Les conseils Zéroblabla

Toutes les réponses 100% utiles à votre quotidien

Famille recomposée : le statut des beaux-pères et belles-mères

Aujourd’hui, 1,5 million d’enfants vivent avec un parent et un beau-parent, soit une famille sur dix environ. Que vous soyez beau-père, belle-mère ou même parent, vous faites partie de ces nombreuses tribus recomposées et vous vous interrogez sur le « statut » du beau-parent ? MMA vous aide à y voir plus clair.

famille recomposée autorité parentale

Lorsque l’enfant est sous sa surveillance, le beau-parent devient aussi responsable civilement que s’il était le père ou la mère.
© Geber86

Pas de statut légal pour le beau-parent…

Premier fondement du droit de la famille à garder en mémoire : tout est organisé autour de la filiation et de la notion de parenté. Il existe donc une différence de taille entre le couple des parents et les beaux-parents.
Concrètement, sauf à adopter l’enfant et donc à devenir parent à son tour, le beau-parent n’a aucun droit ni devoir vis-à-vis de l’enfant.

…mais la possibilité de partager l’autorité parentale

Sans attribuer de statut légal aux beaux-parents, la loi sur l’autorité parentale du 4 mars 2002 reconnaît le rôle de la personne qui vit au quotidien avec l’enfant de son conjoint à travers la « délégation-partage volontaire de l’autorité parentale ».

En quoi consiste-t-elle ?

Souvent méconnue et très peu utilisée, cette procédure est aujourd’hui essentiellement prisée par les couples de même sexe.
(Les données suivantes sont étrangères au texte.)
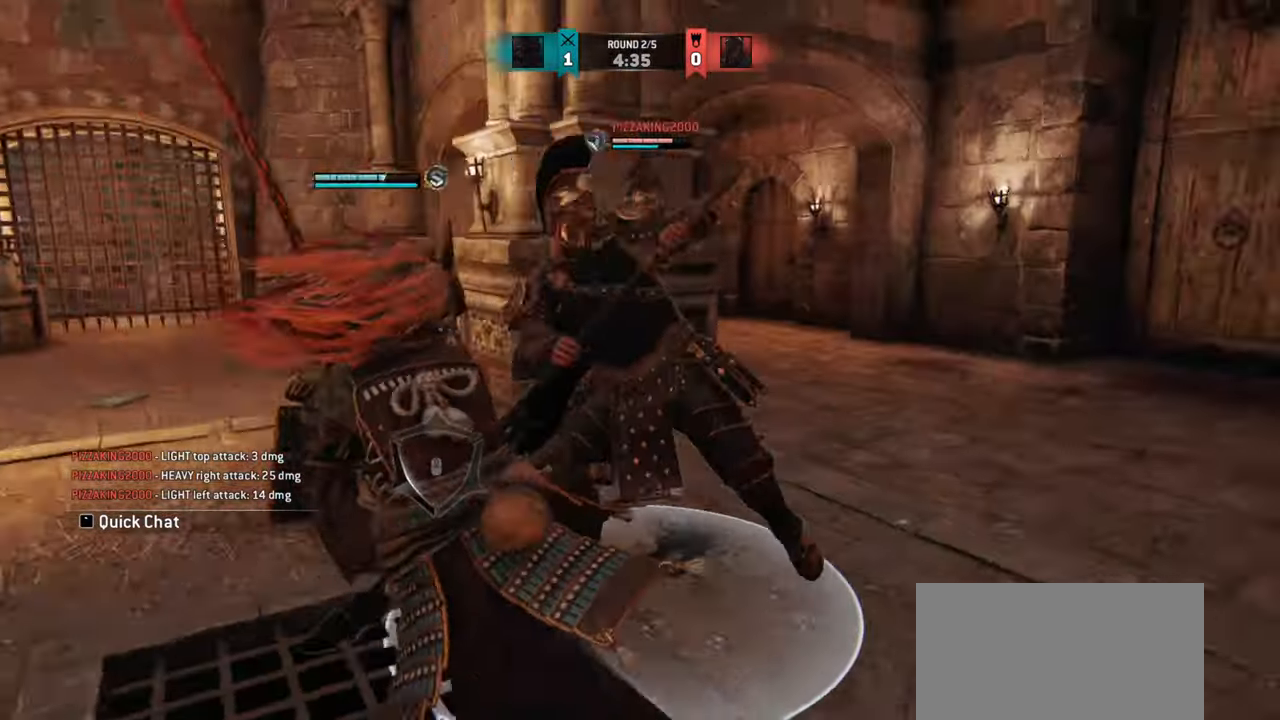
{"keys": [], "mouse": [], "events": [[483, "w", "up"]]}
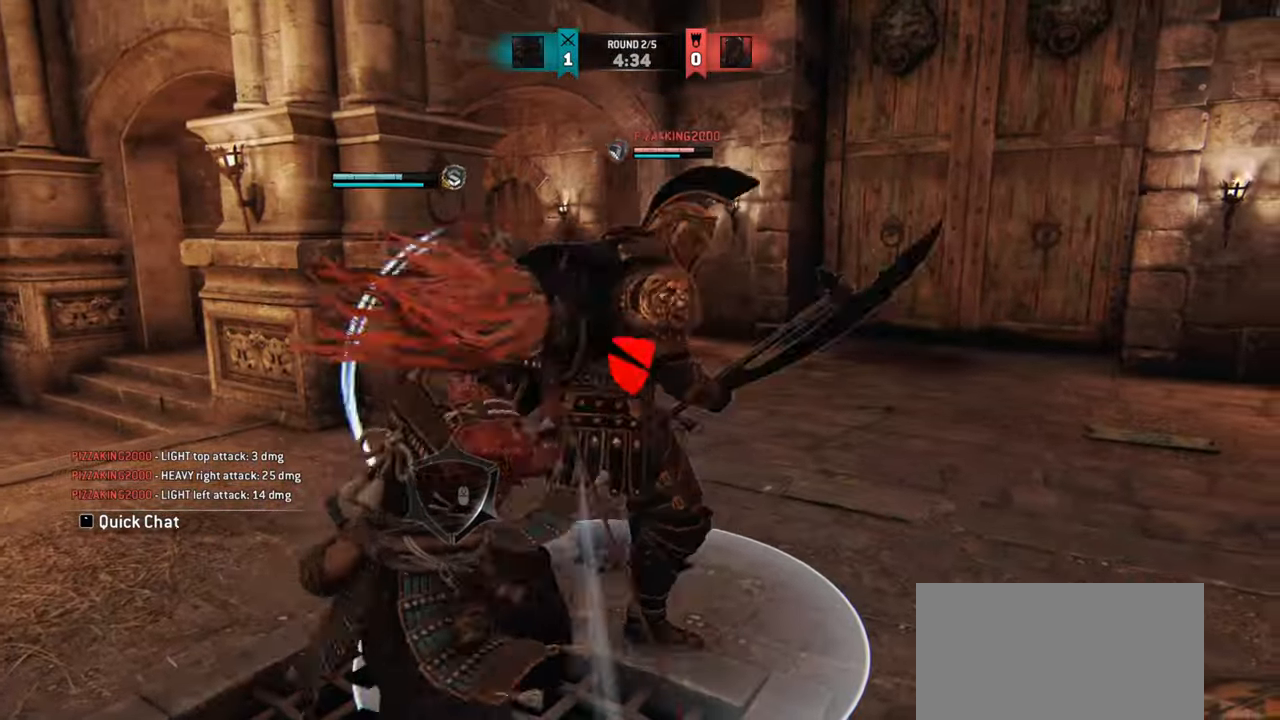
{"keys": [], "mouse": [], "events": []}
Pourtant, comme son nom l’indique, la « délégation-partage » est un supplément d’autorité sur l’enfant qui ne remet pas en cause celle des parents biologiques. Concrètement, l’autorité parentale est partagée à trois personnes plutôt que deux.

Les différents niveaux de délégation de l’autorité parentale

La délégation peut être totale ou partielle.
Dans les faits, la délégation partielle reste la plus adaptée aux familles recomposées. Les parties fixent elles-mêmes les limites de la délégation et doivent se mettre d’accord sur ce que pourra faire ou non le beau-parent.
Si chaque délégation peut donc être différente en fonction des familles, elle concerne le plus souvent tous les actes courants de la vie quotidienne de l’enfant :

  • signer le livret scolaire,
  • aller le chercher à l’école,
  • l’emmener chez le médecin,
  • l’inscrire à une activité sportive,
  • faire des choix pour son éducation…

Vous souhaitez obtenir la délégation-partage, comment faire ?

Avant d’engager toute procédure, il convient de vous mettre d’accord entre parents et beaux-parents puis :

  1. les parents adressent la demande au juge aux Affaires Familiales,
  2. le juge convoque et entend les trois parties,
  3. le juge aux Affaires Familiales et le Procureur de la République autorisent ou non la délégation-partage de l’autorité familiale.

Notre conseil : armez-vous de patience car il faut compter en moyenne 4 mois entre le dépôt et le jugement.

Pour en savoir plus sur la délégation de l’autorité parentale : www.legifrance.gouv.fr

Avec ou sans mandat, le beau-parent est toujours responsable des dommages causés par l’enfant

C’est un fait : le beau-parent n’a pas de responsabilité globale sur les faits et gestes de l’enfant sauf si l’enfant est sous sa surveillance. Alors assimilé à un tiers, le beau-parent devient aussi responsable civilement que s’il était le père ou la mère ! Sa responsabilité peut être engagée notamment si l’enfant commet un dommage et si une faute de surveillance peut lui être imputée. Exemple : votre bel-enfant de 6 ans – futur Picasso en herbe – décide de repeindre la voiture de votre voisin avec ses nouveaux feutres… Impossible de rejeter la faute sur quiconque : vous êtes responsable, et c’est le Code Civil qui le dit !


LE « MANDAT D’ÉDUCATION QUOTIDIENNE »

Volet de la loi Famille APIE entériné en juin 2014, le « mandat d’éducation quotidienne » éviterait de passer par la démarche de délégation-partage de l’autorité parentale tout en offrant les mêmes droits à belle-maman ou belle-papa. Ce mandat certifiera les droits du beau-parent à s’occuper de l’enfant dans la vie de tous les jours. Autre avantage : sa simplicité ! Ouvert aussi bien au concubin(e), pacsé(e) ou nouvel époux(se), il devient un simple acte sous seing-privé issu de l’accord de toutes les parties : parents et beau-parent. Plus besoin d’aller en justice ! Il peut être rédigé à la maison ou devant notaire et être révoqué à tout moment par le parent.

Il prend fin dans deux cas :

  1. dès rupture de vie commune entre le parent et le beau-parent,
  2. en cas de décès du parent.

À noter : cette loi n’a pas encore été promulguée, elle est en cours de discussion au sénat.

Le saviez-vous ?

510 000 : c’est le nombre d’enfants vivant avec un beau-parent en France

Source : www.insee.fr

Assurance Protection de la famille

Besoin d’une assurance pour votre famille ? Pour obtenir des renseignements, faire un devis et trouver la solution qui vous correspond...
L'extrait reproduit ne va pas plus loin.